• **Study text**:

########

Devoted to the creative possibilities in sound and vision, from the study of contemporary and classic cinema to the practice of digital artistry right at the cutting edge of technology.
Dr Matthew Sansom is a successful sound artist who works with specific locations, either through the installation of acoustic sculptures or the on-site recording and manipulation of ambient sounds.
With a background in improvised and experimental music as well as the music of the Sheffield club scene of the 1990s, Matthew is able to fuse expertise in sound and music with novel and unusual acoustic technologies as a practice-led researcher. As well as devising innovative techniques with audio-visual software to improvise soundscapes, Matthew has also created his own versions of the parabolic acoustic-amplifier dishes that were originally designed to listen for enemy aircraft before the perfection of radar. He has installed examples of these dishes as interactive public artworks in the Yorkshire countryside and an urban setting in Liverpool.

########

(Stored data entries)
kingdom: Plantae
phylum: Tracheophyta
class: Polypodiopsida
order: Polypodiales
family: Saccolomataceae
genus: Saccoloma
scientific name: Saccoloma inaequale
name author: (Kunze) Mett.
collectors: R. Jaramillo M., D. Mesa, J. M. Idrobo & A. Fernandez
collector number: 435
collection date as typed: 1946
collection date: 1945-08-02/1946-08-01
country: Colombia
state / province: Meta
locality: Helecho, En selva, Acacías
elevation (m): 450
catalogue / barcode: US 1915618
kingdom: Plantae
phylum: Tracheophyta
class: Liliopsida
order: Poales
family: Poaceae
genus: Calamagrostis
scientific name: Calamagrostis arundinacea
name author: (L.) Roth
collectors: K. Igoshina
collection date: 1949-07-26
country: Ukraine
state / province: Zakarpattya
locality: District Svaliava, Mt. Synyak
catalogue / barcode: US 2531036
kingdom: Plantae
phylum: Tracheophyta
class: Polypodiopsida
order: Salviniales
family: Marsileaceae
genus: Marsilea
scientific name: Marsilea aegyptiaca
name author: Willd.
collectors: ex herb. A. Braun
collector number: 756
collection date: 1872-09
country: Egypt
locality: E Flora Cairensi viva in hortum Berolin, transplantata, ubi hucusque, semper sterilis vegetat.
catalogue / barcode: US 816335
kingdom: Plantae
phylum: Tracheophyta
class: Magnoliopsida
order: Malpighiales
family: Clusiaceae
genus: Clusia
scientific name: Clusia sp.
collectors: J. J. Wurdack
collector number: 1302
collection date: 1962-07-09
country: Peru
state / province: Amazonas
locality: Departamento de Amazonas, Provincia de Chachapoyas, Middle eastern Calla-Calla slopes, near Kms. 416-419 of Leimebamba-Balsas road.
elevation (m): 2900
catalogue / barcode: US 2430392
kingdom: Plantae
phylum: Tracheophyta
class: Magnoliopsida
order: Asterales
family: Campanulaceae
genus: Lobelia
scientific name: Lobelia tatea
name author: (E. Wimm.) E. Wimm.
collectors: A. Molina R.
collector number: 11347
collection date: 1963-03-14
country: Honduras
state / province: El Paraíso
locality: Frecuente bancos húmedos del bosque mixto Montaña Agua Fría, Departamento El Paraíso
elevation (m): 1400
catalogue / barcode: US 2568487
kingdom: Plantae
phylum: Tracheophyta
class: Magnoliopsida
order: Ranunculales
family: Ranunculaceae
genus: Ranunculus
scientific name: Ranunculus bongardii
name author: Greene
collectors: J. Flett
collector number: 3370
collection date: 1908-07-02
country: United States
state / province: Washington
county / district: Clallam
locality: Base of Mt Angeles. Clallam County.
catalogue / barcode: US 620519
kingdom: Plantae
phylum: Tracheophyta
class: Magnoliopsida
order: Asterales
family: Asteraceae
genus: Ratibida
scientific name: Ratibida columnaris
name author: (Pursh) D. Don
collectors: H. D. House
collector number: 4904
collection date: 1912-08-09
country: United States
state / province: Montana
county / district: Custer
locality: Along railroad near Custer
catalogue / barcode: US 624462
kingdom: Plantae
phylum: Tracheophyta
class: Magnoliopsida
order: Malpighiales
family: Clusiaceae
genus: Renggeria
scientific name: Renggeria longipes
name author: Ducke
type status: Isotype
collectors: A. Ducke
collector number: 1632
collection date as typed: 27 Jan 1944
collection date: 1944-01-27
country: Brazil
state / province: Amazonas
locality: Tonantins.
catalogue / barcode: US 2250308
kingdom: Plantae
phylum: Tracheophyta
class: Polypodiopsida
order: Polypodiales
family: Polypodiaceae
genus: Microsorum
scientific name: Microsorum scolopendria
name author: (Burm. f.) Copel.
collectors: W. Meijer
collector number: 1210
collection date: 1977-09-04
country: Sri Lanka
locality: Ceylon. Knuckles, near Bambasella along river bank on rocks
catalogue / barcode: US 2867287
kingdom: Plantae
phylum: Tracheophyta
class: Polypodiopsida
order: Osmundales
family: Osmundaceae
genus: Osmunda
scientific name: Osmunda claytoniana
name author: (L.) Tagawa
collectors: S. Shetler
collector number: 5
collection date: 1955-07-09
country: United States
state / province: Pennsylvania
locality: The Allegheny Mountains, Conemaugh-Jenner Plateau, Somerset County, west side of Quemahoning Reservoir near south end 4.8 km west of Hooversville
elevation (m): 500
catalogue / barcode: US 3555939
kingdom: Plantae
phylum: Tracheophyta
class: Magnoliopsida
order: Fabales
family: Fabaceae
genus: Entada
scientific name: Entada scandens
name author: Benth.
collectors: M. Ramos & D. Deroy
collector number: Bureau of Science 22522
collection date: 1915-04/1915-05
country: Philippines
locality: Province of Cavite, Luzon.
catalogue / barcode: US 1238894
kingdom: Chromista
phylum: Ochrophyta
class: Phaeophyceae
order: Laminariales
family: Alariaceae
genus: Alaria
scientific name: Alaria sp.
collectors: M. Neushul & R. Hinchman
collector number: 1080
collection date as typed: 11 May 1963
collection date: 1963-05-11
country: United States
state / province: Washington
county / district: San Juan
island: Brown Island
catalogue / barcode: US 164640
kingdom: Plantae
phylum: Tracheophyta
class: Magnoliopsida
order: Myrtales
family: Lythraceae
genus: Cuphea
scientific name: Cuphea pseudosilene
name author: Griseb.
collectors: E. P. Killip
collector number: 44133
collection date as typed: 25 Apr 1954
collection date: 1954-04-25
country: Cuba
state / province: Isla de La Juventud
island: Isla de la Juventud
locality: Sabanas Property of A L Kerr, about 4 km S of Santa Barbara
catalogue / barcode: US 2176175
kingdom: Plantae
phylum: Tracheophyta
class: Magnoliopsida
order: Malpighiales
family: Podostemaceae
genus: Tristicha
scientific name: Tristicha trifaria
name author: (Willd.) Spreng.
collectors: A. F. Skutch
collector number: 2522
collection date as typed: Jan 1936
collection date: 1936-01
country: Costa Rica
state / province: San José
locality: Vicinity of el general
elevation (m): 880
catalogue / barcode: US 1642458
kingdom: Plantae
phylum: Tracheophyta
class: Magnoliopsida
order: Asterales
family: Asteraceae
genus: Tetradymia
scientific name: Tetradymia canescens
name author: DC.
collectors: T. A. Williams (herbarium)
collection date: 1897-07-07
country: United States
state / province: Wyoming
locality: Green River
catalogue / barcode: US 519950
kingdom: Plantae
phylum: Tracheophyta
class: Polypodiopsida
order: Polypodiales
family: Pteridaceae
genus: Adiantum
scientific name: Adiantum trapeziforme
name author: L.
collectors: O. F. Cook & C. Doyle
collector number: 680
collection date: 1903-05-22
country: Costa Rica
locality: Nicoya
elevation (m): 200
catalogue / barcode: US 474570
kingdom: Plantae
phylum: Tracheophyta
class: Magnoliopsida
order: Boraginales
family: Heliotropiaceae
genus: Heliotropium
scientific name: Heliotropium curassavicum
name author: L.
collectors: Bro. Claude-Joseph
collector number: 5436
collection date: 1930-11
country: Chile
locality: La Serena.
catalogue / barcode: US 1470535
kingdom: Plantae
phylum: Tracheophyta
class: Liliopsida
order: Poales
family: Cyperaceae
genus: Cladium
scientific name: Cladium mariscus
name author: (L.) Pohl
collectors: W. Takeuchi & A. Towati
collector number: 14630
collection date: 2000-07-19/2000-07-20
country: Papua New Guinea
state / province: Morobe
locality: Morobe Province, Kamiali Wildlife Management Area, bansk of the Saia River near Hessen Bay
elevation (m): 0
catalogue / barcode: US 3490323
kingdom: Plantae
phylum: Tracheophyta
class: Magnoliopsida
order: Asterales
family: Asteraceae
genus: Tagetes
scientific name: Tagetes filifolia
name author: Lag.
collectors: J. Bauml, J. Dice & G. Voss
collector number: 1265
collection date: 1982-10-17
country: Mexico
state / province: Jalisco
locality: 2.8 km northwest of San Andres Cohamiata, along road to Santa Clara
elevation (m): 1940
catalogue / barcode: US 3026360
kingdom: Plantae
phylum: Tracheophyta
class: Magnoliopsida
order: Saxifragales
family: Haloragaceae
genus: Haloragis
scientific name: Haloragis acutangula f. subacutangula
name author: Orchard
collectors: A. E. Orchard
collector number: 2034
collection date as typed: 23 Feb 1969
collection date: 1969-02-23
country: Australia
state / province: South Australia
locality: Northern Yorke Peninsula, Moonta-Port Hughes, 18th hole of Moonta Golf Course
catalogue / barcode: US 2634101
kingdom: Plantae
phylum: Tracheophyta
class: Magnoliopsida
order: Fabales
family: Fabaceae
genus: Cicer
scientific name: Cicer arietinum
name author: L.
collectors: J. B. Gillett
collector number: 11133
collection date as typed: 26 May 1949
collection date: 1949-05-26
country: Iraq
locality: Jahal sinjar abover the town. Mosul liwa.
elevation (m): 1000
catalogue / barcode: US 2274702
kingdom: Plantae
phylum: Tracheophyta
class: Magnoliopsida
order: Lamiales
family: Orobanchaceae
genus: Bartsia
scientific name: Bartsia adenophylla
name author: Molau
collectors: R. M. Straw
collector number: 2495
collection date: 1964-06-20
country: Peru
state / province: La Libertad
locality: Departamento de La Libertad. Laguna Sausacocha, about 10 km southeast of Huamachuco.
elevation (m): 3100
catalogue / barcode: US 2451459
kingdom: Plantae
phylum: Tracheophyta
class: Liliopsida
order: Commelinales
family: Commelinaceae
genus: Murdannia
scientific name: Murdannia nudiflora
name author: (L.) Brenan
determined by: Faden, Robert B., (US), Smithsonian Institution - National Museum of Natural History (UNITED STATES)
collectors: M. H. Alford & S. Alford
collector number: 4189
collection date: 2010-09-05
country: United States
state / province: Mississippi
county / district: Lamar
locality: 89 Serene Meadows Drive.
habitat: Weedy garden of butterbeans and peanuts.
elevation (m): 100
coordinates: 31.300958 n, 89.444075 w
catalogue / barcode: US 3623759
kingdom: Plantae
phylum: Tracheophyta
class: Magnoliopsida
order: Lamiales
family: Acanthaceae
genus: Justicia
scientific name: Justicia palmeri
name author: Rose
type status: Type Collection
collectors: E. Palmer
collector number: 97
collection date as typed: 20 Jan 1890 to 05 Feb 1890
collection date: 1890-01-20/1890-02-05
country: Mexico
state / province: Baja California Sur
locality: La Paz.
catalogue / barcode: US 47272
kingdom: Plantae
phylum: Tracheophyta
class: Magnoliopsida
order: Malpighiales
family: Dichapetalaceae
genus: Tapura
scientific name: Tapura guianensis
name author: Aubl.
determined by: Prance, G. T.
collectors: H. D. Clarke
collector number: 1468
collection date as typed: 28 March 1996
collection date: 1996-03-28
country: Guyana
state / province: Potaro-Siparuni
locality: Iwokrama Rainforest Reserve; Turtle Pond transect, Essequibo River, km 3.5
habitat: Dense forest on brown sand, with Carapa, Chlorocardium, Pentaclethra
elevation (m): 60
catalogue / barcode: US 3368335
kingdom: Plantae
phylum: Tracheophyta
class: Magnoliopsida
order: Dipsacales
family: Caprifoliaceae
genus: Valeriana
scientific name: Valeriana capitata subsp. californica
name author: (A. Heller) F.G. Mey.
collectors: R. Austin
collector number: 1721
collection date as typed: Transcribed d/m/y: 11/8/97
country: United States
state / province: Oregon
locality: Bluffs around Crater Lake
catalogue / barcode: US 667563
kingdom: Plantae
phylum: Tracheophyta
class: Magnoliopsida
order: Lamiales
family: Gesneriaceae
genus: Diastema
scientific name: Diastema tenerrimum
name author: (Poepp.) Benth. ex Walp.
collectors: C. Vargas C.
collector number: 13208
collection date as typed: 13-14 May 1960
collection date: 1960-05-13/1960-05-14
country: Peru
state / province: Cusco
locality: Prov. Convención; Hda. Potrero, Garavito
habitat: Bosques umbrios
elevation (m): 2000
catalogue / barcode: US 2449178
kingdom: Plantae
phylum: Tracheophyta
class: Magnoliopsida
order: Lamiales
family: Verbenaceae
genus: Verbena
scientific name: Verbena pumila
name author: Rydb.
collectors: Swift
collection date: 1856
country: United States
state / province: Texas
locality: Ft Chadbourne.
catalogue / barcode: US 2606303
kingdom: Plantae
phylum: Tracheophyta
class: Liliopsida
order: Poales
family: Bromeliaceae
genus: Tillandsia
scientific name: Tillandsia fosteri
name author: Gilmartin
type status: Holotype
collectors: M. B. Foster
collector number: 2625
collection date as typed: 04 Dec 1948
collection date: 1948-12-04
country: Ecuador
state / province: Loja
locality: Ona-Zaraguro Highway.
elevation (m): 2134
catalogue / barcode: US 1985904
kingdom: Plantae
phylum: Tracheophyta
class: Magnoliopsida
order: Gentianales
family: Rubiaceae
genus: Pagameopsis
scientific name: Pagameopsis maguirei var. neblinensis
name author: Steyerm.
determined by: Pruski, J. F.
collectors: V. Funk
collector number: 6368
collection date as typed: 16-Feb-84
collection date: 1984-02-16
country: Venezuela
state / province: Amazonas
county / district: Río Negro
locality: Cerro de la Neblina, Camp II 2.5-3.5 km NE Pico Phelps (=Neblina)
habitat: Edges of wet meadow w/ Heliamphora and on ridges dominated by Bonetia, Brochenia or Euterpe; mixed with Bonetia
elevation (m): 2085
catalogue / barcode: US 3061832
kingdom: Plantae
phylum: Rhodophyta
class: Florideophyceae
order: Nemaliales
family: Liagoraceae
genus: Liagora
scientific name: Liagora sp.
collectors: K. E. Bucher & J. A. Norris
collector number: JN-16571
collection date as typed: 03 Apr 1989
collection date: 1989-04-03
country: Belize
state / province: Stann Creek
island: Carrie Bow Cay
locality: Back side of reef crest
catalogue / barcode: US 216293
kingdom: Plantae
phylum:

########

• **Task brief**:
Answer these questions about the Matthew Sansom profile:
1. In what two ways does Sansom work with specific locations?
2. The music of which club scene, and from which decade, is part of his background?
3. What were the parabolic acoustic-amplifier dishes originally designed to do?

• **Exercise answer**:
1. He installs acoustic sculptures, or he records and manipulates ambient sounds on site.
2. The Sheffield club scene of the 1990s.
3. They were designed to listen for enemy aircraft before radar was perfected.